**Document extract:**

NASA Missions Exploring Dwarf Planets Ceres and Pluto

Now I’m not a planetary astronomer, but like you, I’m excited by any kind of space exploration, and this year the NASA missions, Dawn and New Horizons, will give us the closest and most detailed views of dwarf planets yet.

What is a “dwarf planet,” you ask? Excellent question. Until about ten years ago, astronomers usually referred to small planet-like objects that were not satellites (moons) as “planetoids.” In some ways, they resembled the eight more massive planets in our solar system as well as Pluto, which had a borderline status. Astronomers discovered Charon, Eris (previously called 2003 UB313), and Ceres, and they expected to discover many more, likely rapidly expanding the ranks of our esteemed class of planets. Either they all had to be included, or a clear classification system would have to be determined and Pluto would be reclassified.

Courtesy: IAU

Courtesy: IAU

At the International Astronomical Union (IAU) meeting in Prague in 2006, astronomers opted for the latter in Resolution 5. They demoted poor Pluto, but I think they did the right thing. (I was working in Heidelberg, Germany at the time, and if I’d known how historic this IAU meeting would be, maybe I would’ve tried to attend!) The IAU’s defines a dwarf planet as “a celestial body that (a) is in orbit around the Sun, (b) has sufficient mass for its self-gravity to overcome rigid body forces so that it assumes a hydrostatic equilibrium (nearly round) shape (c) has not cleared the neighbourhood around its orbit, and (d) is not a satellite.” The criterion (c) is the important one here, because it means that the object has not become gravitationally dominant in its orbital zone, which is the case for Pluto and the other planetoids beyond Neptune and for Ceres, the only dwarf planet in the asteroid belt between Mars and Jupiter. These are contentious issues, and the debate even made it into the New Yorker. But let’s be clear: these things are small, and they’re all less massive than Earth’s moon.

**Short problem A:** According to the dwarf planets post, in what city and year was the IAU meeting that adopted Resolution 5 held?
**Short problem B:** Write the next few paragraphs of the dwarf planets post, picking up after its last sentence.
The data after the dwarf planets post plays no role here.

**Raw data:**
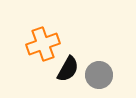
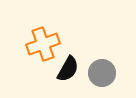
gray circle: moved 3 px right, 2 px up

**Answer A:** In Prague, in 2006.

**Answer B:**
We don’t know as much about dwarf planets as we do about the planets in our system, so let’s go exploring! What do these new space missions have in store for us?

Ceres

In 2007, NASA launched the Dawn spacecraft to study Ceres up close. A couple days ago, two centuries after Sicilian astronomer Father Giuseppe Piazzi discovered Ceres, Dawn became the first spacecraft to orbit a dwarf planet. As the deputy Principal Investigator Carol Raymond put it on Friday, this is an “historic day for planetary exploration.” Jim Green, NASA’s Planetary Science Division Director, says that with Dawn, we are “learning about building blocks of terrestrial planets in our solar system.”

Dawn has obtained excellent detailed images already, as you can see in the (sped up) animation below.

Credit:  NASA/JPL-Caltech/UCLA/MPS/DLR/IDA

Credit:
NASA/JPL-Caltech/UCLA/MPS/DLR/IDA

The pair of bright spots in a crater stand out, and astronomers are trying to figure out what they are. They might be an indication of geological activity on it’s changing surface. Ceres has a rocky core and an ice layer, and it’s also possible that these are reflective patches of ice that have been exposed by space rocks falling in and striking the surface. For more information, check out this blog post by Emily Lakdawalla and these articles in the LA Times and Wired.

As Dawn uses its propulsion systems to reshape its orbit and get closer views, astronomers expect to learn more about those spots, look for plumes, and examine the surface for strange craters or other distinguishing features. The spacecraft will later turn on its spectrometers and determine which minerals are present and how abundant they are.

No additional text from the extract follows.